▶ **选段**:

====

恩....其實如果論絕技 好像每個都很需要的說(炸
缺少一個獵物大概就無法到手了~XDDD
不過小狼我也是選"猛禽的閃電衝擊（精准）"
畢竟還是得精準的攻擊獵物才行XD

還有像團結的也很不錯~
只要大家彼此合作 就可以有獵物~
不過獵物得手時~ 可能就會開始搶食物了XD

----------


## 幻影紅虎

我還是喜歡突襲獵物
比較省體力
畢竟不能像狼族一樣群體打獵
靠長期追捕不是我們的強項
如果有好幾隻老虎一起打獵
可能會考慮用追捕(耐力)打獵
狼族的體力確實可以跑馬拉松

----------


## 劍痞

「正如另一篇所重視的……
｢當然毫不猶豫的選擇了『精準』。」

「雖然我認為精準與技巧算是同一種領域，
「我也相當欣賞人類的狩獵技術……也就是智慧。」

「自稱萬物之靈或許是囂張了點，
「可是就事實而言……能凌駕於人類之上的究竟有誰呢……」

「嗯，就狩獵方式而言，精準與智慧是劍最欣賞的部分了，
「不過『勇氣』也是很棒的一項特質。」（思（？

====

▶ **任务目标 a**: 根据选段判断以下说法是否成立，逐条回答是或否，并引用选段中起决定作用的原文：(i) 幻影紅虎更喜欢突袭猎物；(ii) 劍痞选择了团结；(iii) 第一段的发言者选了“猛禽的閃電衝擊（精准）”。

====

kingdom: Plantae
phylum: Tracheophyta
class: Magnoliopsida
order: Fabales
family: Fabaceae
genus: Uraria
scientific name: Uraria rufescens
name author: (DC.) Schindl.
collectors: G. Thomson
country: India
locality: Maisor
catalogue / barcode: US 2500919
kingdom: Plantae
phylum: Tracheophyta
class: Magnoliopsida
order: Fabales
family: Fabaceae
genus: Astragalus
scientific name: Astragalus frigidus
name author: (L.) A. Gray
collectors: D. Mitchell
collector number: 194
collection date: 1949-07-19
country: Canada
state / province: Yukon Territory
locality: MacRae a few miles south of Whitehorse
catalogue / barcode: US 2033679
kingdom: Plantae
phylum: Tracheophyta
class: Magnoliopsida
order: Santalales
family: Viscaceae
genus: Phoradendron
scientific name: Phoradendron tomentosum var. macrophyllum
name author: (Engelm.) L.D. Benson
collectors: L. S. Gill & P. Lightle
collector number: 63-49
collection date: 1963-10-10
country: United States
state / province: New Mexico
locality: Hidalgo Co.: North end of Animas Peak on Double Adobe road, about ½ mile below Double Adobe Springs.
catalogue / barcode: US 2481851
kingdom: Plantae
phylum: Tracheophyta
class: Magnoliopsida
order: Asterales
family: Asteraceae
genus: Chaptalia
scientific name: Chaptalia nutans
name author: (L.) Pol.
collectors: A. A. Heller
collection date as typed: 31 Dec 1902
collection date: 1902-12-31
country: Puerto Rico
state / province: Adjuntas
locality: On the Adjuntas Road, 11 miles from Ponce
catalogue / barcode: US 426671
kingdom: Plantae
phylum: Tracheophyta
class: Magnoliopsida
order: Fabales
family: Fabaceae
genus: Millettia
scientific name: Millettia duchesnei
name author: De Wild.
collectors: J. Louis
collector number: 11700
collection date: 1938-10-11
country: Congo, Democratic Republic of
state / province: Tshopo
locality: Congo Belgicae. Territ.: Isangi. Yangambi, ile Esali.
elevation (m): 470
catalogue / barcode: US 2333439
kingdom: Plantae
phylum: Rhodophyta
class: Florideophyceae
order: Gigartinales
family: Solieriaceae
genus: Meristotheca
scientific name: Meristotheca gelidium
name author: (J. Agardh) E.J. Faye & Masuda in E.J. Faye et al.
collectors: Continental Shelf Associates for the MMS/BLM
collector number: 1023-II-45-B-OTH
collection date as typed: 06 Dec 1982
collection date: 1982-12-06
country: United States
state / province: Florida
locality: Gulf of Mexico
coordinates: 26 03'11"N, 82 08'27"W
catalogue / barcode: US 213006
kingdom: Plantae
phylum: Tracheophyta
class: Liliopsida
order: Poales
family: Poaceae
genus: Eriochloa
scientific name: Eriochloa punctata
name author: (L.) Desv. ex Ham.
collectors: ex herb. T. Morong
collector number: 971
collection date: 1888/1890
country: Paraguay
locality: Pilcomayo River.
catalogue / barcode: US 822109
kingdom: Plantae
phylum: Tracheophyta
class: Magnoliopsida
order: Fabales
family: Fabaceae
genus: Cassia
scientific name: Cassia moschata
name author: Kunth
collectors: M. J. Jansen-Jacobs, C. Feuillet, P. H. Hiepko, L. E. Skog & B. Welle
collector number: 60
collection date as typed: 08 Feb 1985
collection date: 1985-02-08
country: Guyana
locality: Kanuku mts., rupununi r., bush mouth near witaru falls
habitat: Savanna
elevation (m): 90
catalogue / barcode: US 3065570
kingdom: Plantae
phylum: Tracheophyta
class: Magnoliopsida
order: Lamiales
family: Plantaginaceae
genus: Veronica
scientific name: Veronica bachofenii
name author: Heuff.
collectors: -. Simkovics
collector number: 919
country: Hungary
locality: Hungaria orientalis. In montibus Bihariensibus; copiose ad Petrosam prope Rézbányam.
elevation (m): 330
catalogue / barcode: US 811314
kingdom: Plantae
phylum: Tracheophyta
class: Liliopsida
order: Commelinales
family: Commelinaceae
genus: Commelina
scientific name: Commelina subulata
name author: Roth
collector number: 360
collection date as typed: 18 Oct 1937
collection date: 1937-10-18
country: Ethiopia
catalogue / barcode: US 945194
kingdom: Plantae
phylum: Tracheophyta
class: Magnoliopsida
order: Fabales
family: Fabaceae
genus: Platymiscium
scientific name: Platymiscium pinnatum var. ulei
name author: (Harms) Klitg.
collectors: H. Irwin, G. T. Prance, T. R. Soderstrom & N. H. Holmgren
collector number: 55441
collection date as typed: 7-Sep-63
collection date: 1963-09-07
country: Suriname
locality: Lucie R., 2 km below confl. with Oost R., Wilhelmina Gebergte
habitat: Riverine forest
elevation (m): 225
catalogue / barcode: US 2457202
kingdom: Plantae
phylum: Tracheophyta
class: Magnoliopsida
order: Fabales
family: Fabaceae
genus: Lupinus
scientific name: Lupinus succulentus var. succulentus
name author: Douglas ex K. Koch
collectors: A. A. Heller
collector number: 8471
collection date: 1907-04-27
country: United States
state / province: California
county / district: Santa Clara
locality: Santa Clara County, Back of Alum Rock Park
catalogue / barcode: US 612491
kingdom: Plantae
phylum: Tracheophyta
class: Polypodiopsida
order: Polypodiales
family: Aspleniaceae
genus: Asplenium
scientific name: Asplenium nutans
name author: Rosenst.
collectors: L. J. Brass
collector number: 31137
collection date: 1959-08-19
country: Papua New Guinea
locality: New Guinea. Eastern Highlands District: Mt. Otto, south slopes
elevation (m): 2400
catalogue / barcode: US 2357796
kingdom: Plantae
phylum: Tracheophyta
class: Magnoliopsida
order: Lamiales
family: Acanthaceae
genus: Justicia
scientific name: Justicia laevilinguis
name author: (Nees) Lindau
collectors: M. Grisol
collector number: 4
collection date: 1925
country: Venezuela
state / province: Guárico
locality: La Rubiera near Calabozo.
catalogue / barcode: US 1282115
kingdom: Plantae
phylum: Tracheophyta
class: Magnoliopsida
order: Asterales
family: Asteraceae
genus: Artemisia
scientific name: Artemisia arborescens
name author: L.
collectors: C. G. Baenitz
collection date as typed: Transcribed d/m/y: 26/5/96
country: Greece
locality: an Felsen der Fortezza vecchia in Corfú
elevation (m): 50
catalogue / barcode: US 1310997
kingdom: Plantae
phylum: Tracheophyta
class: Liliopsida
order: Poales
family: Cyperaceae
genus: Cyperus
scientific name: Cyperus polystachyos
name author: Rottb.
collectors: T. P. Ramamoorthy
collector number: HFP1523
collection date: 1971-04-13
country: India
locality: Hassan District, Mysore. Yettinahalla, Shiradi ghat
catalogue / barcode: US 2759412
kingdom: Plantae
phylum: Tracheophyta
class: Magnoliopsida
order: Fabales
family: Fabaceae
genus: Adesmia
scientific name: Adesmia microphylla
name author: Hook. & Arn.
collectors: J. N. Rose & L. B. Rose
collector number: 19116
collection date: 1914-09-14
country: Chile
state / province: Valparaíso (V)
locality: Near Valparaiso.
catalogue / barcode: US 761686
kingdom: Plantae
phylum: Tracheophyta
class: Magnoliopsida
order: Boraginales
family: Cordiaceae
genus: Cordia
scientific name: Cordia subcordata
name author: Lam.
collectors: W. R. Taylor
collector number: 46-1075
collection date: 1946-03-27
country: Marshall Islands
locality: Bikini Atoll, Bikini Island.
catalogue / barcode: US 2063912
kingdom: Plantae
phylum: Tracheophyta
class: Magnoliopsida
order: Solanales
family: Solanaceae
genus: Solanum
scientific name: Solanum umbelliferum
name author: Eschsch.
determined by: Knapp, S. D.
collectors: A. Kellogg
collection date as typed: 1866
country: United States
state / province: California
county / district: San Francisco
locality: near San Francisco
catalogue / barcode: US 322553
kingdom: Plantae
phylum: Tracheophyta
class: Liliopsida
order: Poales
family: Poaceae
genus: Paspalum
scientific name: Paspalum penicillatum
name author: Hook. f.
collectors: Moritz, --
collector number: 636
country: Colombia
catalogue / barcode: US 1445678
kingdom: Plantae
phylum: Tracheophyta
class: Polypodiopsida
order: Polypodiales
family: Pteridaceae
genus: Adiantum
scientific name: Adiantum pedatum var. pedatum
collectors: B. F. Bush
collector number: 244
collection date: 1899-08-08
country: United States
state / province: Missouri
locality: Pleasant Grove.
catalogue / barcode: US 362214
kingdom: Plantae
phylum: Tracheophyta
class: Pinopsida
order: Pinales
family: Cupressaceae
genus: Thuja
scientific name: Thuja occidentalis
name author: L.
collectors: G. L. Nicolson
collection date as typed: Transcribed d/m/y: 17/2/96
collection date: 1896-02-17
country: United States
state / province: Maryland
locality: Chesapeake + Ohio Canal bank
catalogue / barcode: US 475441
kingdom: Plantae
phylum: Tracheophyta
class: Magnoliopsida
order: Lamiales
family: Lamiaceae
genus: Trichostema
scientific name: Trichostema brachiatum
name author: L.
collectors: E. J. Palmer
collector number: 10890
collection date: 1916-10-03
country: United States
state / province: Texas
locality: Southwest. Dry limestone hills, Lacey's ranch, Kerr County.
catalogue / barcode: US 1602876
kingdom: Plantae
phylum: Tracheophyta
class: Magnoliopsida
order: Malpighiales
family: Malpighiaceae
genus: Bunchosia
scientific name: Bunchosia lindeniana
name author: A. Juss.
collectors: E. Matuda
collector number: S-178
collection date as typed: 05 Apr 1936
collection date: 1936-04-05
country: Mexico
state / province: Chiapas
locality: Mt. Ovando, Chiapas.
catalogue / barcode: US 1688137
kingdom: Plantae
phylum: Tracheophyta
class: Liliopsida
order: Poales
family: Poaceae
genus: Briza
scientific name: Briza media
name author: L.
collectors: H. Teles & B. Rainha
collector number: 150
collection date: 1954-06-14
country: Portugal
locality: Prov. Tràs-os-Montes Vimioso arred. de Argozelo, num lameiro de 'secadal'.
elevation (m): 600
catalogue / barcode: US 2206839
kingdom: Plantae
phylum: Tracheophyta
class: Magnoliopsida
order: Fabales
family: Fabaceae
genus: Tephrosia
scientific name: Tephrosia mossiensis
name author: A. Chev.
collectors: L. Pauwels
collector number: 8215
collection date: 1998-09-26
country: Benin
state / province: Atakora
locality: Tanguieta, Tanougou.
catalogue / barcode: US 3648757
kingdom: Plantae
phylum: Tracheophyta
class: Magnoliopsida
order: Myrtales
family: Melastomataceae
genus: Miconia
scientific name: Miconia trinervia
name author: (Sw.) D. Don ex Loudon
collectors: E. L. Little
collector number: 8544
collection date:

====

▶ **任务目标 b**: 重写记录中从含“collection date: 1998-09-26”的那一行直到记录末尾的各行（首尾两行都算在内），只给出这些行。把其中的“catalogue / barcode”改为“specimen barcode”，其余内容保持不变。

▶ **练习结果 a**:
(i) 是。「我還是喜歡突襲獵物」
(ii) 否。「當然毫不猶豫的選擇了『精準』」
(iii) 是。「不過小狼我也是選"猛禽的閃電衝擊（精准）"」

▶ **练习结果 b**:
collection date: 1998-09-26
country: Benin
state / province: Atakora
locality: Tanguieta, Tanougou.
specimen barcode: US 3648757
kingdom: Plantae
phylum: Tracheophyta
class: Magnoliopsida
order: Myrtales
family: Melastomataceae
genus: Miconia
scientific name: Miconia trinervia
name author: (Sw.) D. Don ex Loudon
collectors: E. L. Little
collector number: 8544
collection date:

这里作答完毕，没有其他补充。